Valentine, you are RIGHT about value. The KRY bulls simply do not understand the concept of present value. They think that a dollar earned 25 years from now is worth a dollar today, when in fact it is only worth about 15 cents, assuming a rate of return of 10%. These people arbitrarily take a number like $50 an ounce, multiply it by 20 million ounces, and mistakenly think the result has any meaning. It would only have a meaning if the 20 million ounces could be mined in ONE year. But at a mining rate of 500,000 ounces per year, it would take 40 years to mine the last 500,000 ounces.

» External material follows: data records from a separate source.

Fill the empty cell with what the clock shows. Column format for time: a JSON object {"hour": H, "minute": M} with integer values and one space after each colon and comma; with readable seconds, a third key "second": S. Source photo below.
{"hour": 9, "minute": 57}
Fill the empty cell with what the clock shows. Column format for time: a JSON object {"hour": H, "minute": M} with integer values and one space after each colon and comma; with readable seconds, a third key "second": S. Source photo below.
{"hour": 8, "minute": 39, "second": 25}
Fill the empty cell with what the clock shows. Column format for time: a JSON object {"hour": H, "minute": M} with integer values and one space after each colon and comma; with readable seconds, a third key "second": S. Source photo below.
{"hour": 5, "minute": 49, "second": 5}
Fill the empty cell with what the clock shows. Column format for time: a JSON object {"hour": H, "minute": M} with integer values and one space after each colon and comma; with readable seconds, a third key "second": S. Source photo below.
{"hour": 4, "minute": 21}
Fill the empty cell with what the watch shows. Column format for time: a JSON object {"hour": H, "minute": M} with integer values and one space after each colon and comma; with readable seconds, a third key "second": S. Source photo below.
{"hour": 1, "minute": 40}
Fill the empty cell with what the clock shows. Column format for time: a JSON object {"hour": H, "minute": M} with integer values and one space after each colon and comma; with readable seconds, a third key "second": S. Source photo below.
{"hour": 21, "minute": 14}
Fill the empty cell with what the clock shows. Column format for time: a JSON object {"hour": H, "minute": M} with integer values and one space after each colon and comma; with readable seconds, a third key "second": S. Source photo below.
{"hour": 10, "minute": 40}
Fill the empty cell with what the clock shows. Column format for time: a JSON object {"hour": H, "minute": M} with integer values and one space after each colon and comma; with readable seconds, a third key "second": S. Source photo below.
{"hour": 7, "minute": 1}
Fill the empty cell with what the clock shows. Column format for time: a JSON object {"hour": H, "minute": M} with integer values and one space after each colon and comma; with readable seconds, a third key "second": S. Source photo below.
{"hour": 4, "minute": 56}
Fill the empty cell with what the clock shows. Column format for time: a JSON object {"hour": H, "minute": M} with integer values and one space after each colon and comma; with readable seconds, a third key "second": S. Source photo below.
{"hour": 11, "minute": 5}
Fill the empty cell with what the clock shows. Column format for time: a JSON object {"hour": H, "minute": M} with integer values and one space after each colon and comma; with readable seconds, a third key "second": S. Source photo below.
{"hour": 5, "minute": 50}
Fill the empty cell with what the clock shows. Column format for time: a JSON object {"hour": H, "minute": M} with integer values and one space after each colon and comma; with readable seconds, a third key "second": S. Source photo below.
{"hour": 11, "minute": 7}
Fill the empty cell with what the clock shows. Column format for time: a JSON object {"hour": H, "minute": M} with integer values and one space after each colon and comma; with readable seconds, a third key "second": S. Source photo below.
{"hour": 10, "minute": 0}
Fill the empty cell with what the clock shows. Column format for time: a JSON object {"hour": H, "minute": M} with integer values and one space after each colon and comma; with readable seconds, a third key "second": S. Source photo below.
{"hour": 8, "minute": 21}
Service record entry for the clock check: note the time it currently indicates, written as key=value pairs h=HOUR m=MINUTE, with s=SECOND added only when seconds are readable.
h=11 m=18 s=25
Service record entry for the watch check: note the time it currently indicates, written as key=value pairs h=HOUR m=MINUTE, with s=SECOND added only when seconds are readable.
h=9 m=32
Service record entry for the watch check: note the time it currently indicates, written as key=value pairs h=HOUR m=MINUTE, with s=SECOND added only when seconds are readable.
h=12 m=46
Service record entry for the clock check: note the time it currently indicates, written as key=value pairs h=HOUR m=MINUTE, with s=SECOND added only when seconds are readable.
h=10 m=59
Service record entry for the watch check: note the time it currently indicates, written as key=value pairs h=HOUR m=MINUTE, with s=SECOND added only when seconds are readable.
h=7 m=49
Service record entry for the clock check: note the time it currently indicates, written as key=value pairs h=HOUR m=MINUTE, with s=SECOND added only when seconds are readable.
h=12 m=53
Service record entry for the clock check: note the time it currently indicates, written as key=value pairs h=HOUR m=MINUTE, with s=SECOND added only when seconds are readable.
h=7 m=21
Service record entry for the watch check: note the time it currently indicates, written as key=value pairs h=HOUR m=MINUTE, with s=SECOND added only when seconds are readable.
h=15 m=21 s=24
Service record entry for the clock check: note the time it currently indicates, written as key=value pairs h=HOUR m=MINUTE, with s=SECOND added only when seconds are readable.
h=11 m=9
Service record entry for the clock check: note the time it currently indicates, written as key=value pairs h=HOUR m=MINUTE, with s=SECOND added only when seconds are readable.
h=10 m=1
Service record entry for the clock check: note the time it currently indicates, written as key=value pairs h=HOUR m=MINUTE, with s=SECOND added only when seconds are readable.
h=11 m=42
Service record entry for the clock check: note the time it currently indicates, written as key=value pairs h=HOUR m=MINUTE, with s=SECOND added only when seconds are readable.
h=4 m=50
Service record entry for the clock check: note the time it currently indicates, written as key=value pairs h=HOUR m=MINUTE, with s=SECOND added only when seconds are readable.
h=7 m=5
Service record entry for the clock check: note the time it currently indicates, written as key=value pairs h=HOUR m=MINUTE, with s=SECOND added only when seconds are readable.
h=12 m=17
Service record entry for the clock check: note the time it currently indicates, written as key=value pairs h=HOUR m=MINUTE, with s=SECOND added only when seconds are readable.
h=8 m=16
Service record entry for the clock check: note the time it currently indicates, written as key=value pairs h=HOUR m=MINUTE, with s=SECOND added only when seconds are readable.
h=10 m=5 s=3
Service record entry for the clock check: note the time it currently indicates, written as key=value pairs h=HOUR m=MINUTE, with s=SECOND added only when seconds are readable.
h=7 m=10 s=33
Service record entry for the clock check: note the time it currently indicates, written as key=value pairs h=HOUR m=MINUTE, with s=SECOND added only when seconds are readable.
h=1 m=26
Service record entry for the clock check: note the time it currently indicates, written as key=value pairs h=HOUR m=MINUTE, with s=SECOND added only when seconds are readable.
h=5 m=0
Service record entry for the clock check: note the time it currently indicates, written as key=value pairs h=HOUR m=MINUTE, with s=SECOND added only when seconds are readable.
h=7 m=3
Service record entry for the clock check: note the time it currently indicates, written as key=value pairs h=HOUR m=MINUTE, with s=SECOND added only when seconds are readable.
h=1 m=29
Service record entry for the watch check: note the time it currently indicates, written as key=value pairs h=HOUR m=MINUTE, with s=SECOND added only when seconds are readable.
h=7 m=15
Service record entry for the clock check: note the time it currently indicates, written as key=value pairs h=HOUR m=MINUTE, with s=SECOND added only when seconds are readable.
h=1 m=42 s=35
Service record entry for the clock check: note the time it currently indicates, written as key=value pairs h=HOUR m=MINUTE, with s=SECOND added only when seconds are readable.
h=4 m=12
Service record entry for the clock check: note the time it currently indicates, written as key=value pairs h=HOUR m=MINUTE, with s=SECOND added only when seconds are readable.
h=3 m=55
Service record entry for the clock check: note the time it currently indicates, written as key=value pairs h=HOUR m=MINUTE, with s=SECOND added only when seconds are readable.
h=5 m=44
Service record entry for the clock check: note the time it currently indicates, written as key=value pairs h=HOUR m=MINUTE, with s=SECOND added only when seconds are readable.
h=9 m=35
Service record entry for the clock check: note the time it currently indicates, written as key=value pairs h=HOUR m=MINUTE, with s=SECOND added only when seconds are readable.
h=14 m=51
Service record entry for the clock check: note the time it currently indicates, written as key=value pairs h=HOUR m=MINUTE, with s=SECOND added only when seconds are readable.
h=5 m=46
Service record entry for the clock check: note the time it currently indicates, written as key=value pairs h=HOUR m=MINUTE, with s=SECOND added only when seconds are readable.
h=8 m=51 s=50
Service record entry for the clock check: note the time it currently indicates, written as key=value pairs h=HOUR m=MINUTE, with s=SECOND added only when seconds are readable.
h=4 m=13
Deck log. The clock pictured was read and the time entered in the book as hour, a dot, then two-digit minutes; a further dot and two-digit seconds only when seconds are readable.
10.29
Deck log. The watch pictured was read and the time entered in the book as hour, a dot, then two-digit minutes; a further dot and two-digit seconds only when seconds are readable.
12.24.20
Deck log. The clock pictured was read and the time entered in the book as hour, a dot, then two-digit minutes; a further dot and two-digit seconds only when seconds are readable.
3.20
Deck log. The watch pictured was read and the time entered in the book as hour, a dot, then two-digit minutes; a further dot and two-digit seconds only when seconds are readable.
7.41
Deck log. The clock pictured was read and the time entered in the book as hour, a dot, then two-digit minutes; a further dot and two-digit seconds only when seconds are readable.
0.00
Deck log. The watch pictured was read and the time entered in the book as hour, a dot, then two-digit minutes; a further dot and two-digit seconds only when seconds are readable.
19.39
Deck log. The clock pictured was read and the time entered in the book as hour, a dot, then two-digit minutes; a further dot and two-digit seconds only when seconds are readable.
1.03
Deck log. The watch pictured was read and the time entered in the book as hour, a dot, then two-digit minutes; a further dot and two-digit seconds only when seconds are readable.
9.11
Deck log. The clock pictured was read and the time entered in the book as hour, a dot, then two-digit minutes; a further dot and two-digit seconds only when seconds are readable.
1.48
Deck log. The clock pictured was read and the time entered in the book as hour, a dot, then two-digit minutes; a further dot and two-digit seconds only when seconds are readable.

The present value of those ounces, in terms of profit, is only about 2 cents on the dollar!
In addition, KRY bulls forget about capital costs. Assume that the mine costs ONLY $250 million to build (highgrading scenario). The amortization (principal and interest) of a $250 million loan over 10 years at an interest rate of 10 % is $37 million per year. Now if 250,000 ounces are produced per year at a cash cost of ONLY $150 per ounce, the operating profit at $293 gold is $35.8 million a year, and that is before administration, travel, meals at 5-star restaurants, etc. Looks like a negative cash flow.
No surprise that John Ing of Maison Placements is quoted as saying that the economics of Las Cristinas is "shaky at best" even at $375 gold.
So why does Placer want LC? To keep it in inventory until gold prices recover. They can afford to do this. KRY cannot.
BTW, I am a chartered financial analyst (retired).